In the business world, leaders are struggling to cope with the new realities of social distancing and the increased need for remote working. This is a time when business leaders need to inspire hope among their employees, even as they struggle to keep their businesses afloat. It is a time when leaders need to take quick actions that will save supply chains from collapsing. Consumer trends are changing faster than ever experienced before, and businesses must keep up with the trends or risk running out of business. Indeed, difficult and important decisions must be made and made fast. But how can a leader inspire hope during these difficult times?
For a start, business leaders must work closely with all stakeholders- governments, clients, partners, investors, and employees- in monitoring the virus and prioritizing everyone’s safety. At the same time, they must try to cushion the financial future of their organizations and employees. Strong leadership skills have never been more relevant. Here are 5 strong leadership skills that will help you provide the leadership that your employees so desperately need:
1. Have a compelling and consistent message
Communication in times of crisis is way more demanding than during any other time, particularly because your subordinates must believe in your message first before agreeing to abide by it. You need to inspire hope that the current crisis will come to an end soon, but then the people you are inspiring are convinced otherwise. People are desperate for “the normal” so that they can go back to pursuing their careers and lives, but then their optimism is gone. Their only hope is that their leaders can chart a path forward, but then most of them don’t trust anyone who has the right answers to this pandemic. You will have a better shot at inspiring your staff if your actions and body language are consistent with your words. This is the time to leverage the experiences, values, talents, and qualities that your juniors appreciate about you. Build your message around those qualities and be consistent while at it.
2. Be empathetic
You will need to make tough decisions during this crisis, but you must always come from a place of empathy. This is a time when your listening skills for managers will be put to test like never before; a time when you have to understand the feelings and experiences of your juniors before making any decisions. Such skills will help you detect fear and agony in the questions your juniors ask, so you are able to empathize with everyone and give the right directives. Note that it is natural for some of your juniors to feel like you don’t have answers or good enough solutions to their fears. If you are empathetic, however, you will understand their paranoia and skepticism better and that will enable you to package your solutions in a way that inspires hope in the midst of the paranoia, doubts, and hopelessness.
3. Be tenacious
Strive not to be overwhelmed by the challenges this pandemic has brought. Let everyone see your determination in defeating this disease and its ripple effects. Being tenacious includes thinking long-term and helping everyone around you to see the bigger picture, even when the present reality seems so bleak and unsettling. As much as you need to be reactive when handling problems as they come, you need to be responsive as well. That is how you will convert your employees and people around you to be believers and followers. Of course, the solution lies far into the future but it is only through your today’s tenacity that the future everyone wants will be achieved.
4. Be truthful
There is a lot of misinformation doing rounds on social media and that has led to confusion. Don’t fuel that trend. Be straightforward and honest in your messages, focusing more on how the virus can be defeated.

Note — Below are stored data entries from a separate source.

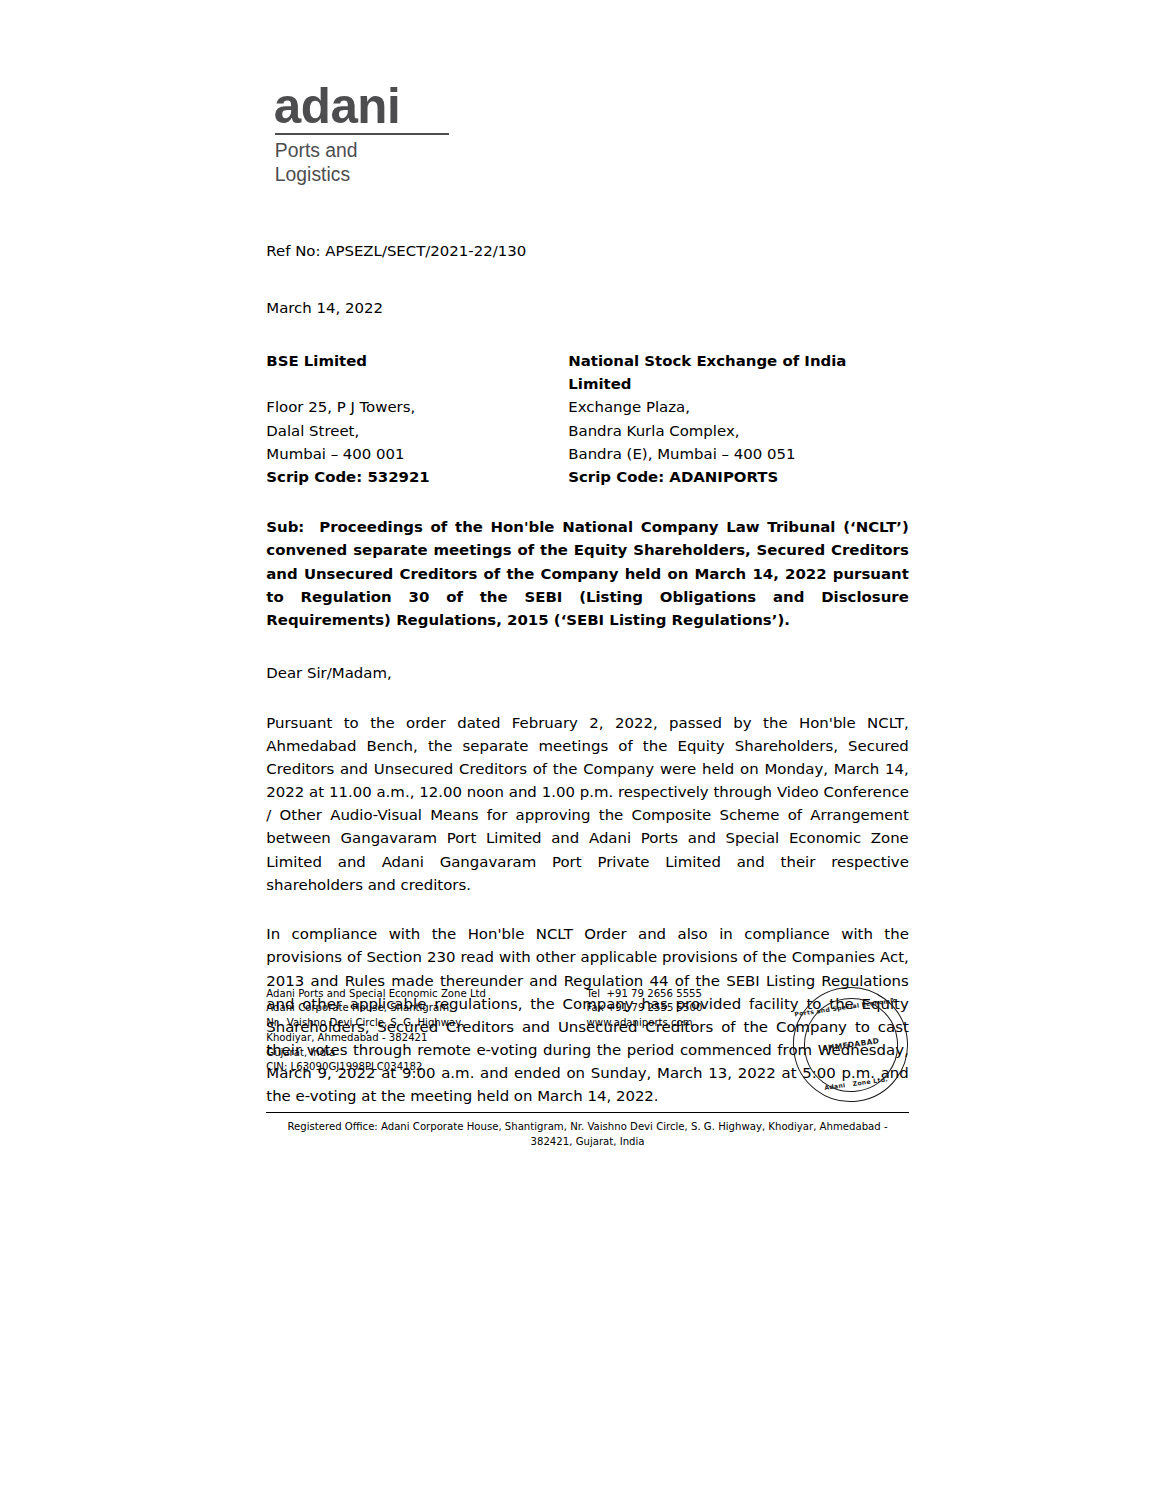adani
Ports and
Logistics
Ref No: APSEZL/SECT/2021-22/130
March 14, 2022
| BSE Limited | National Stock Exchange of India Limited |
| Floor 25, P J Towers, | Exchange Plaza, |
| Dalal Street, | Bandra Kurla Complex, |
| Mumbai – 400 001 | Bandra (E), Mumbai – 400 051 |
| Scrip Code: 532921 | Scrip Code: ADANIPORTS |
Sub: Proceedings of the Hon'ble National Company Law Tribunal (‘NCLT’) convened separate meetings of the Equity Shareholders, Secured Creditors and Unsecured Creditors of the Company held on March 14, 2022 pursuant to Regulation 30 of the SEBI (Listing Obligations and Disclosure Requirements) Regulations, 2015 (‘SEBI Listing Regulations’).
Dear Sir/Madam,
Pursuant to the order dated February 2, 2022, passed by the Hon'ble NCLT, Ahmedabad Bench, the separate meetings of the Equity Shareholders, Secured Creditors and Unsecured Creditors of the Company were held on Monday, March 14, 2022 at 11.00 a.m., 12.00 noon and 1.00 p.m. respectively through Video Conference / Other Audio-Visual Means for approving the Composite Scheme of Arrangement between Gangavaram Port Limited and Adani Ports and Special Economic Zone Limited and Adani Gangavaram Port Private Limited and their respective shareholders and creditors.
In compliance with the Hon'ble NCLT Order and also in compliance with the provisions of Section 230 read with other applicable provisions of the Companies Act, 2013 and Rules made thereunder and Regulation 44 of the SEBI Listing Regulations and other applicable regulations, the Company has provided facility to the Equity Shareholders, Secured Creditors and Unsecured Creditors of the Company to cast their votes through remote e-voting during the period commenced from Wednesday, March 9, 2022 at 9:00 a.m. and ended on Sunday, March 13, 2022 at 5:00 p.m. and the e-voting at the meeting held on March 14, 2022.
Adani Ports and Special Economic Zone Ltd
Adani Corporate House, Shantigram,
Nr. Vaishno Devi Circle, S. G. Highway,
Khodiyar, Ahmedabad - 382421
Gujarat, India
CIN: L63090GJ1998PLC034182
Tel +91 79 2656 5555
Fax +91 79 2555 5500
www.adaniports.com
Ports and Special Economic
AHMEDABAD
Adani Zone Ltd.
Registered Office: Adani Corporate House, Shantigram, Nr. Vaishno Devi Circle, S. G. Highway, Khodiyar, Ahmedabad - 382421, Gujarat, India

5. Ask for help when you need it
The people you work with have almost the same dreams and ambitions as you. They also have ideas that could help you navigate these murky waters of the COVID-19 era. That is why it is okay to go to them for ideas on how to move forward.
With a little more courage, emotional intelligence, and integrity, you will easily navigate the current coronavirus crisis. Remember to care for the people around you and to communicate effectively and with clarity. We shall overcome!